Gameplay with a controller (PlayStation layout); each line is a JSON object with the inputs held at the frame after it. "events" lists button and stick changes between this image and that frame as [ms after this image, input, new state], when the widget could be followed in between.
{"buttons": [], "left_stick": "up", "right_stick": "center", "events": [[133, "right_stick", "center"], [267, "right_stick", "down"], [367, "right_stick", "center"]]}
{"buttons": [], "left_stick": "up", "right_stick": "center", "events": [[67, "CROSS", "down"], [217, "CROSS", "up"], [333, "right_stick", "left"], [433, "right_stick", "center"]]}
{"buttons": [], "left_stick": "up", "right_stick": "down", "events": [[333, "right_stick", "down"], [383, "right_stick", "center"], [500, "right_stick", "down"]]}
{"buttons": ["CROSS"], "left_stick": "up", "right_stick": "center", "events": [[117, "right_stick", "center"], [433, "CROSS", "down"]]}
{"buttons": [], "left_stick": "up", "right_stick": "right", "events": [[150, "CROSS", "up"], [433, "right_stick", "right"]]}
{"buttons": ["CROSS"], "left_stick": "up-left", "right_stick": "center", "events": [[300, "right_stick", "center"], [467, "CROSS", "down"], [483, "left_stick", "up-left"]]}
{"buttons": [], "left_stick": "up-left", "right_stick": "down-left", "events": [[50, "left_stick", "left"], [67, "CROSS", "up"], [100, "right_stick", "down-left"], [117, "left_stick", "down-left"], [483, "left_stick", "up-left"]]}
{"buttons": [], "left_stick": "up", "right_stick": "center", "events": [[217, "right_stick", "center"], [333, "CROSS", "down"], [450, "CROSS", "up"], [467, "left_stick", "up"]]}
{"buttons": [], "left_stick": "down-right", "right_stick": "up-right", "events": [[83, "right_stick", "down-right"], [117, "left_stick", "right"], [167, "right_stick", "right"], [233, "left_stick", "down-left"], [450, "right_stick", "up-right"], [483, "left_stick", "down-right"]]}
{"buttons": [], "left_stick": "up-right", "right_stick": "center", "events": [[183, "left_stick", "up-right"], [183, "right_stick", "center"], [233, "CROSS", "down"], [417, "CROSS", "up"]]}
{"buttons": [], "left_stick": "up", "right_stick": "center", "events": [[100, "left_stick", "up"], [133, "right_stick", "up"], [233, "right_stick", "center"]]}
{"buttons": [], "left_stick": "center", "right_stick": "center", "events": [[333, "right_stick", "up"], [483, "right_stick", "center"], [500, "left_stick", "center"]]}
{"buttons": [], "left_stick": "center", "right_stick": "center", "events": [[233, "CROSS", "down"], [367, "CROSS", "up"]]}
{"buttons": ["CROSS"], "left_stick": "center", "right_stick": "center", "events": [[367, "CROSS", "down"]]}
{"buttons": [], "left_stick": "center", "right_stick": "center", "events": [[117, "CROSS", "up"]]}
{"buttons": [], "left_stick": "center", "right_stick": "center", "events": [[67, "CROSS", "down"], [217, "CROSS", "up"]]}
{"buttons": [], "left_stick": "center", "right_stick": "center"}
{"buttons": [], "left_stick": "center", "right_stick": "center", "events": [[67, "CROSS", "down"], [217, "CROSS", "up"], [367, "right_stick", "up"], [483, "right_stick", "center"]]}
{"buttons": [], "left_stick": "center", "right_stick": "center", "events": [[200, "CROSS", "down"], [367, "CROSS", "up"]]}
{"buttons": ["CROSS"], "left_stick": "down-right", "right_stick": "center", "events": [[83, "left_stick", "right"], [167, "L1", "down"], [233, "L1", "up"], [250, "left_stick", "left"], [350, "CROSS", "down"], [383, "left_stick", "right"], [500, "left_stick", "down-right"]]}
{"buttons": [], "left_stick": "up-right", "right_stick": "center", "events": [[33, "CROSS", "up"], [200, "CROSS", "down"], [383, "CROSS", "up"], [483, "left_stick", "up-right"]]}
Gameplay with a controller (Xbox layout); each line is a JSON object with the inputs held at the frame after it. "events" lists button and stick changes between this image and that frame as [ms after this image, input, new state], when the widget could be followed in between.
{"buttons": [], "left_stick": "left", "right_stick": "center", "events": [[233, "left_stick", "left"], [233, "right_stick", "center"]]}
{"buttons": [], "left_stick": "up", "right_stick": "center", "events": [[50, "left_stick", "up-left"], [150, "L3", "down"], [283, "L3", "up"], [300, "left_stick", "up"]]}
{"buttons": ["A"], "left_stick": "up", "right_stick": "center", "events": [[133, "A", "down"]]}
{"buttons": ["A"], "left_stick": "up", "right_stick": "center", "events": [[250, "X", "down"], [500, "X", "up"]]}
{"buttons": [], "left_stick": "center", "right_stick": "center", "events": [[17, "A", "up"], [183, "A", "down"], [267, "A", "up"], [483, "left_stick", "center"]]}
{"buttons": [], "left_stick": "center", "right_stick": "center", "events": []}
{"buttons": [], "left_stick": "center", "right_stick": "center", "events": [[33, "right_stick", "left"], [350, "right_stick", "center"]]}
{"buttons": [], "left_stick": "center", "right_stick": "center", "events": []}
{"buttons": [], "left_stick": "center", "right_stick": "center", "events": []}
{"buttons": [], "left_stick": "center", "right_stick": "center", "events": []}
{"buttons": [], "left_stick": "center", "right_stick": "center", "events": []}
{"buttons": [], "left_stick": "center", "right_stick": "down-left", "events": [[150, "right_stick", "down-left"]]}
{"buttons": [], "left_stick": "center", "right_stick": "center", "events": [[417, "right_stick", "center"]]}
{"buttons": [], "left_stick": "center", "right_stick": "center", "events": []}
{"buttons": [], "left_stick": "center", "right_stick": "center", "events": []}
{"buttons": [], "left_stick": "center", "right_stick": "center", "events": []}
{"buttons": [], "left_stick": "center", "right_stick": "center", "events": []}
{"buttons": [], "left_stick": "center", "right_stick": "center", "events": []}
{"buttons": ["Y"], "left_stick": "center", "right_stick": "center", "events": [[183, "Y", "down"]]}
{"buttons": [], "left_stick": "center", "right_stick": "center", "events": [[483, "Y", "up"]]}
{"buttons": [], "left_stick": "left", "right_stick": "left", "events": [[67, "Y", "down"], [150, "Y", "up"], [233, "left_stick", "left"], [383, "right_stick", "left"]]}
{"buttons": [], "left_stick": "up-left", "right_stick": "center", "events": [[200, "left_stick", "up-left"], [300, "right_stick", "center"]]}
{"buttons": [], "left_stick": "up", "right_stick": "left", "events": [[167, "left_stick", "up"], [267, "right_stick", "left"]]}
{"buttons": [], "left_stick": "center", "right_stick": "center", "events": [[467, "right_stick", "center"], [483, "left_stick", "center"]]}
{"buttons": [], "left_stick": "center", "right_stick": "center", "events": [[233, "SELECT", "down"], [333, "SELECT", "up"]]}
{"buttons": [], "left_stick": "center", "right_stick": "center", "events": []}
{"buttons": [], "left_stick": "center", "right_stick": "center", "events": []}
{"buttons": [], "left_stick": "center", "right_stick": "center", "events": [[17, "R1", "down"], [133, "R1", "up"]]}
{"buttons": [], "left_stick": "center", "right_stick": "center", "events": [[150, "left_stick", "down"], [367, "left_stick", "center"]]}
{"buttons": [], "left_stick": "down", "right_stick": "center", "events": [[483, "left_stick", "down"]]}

__________

▸ Exercise instructions
The lines you need are those holding the word "Gameplay"; copy each of them from the material above.

▸ Reply to the exercise
Gameplay with a controller (PlayStation layout); each line is a JSON object with the inputs held at the frame after it. "events" lists button and stick changes between this image and that frame as [ms after this image, input, new state], when the widget could be followed in between.
Gameplay with a controller (Xbox layout); each line is a JSON object with the inputs held at the frame after it. "events" lists button and stick changes between this image and that frame as [ms after this image, input, new state], when the widget could be followed in between.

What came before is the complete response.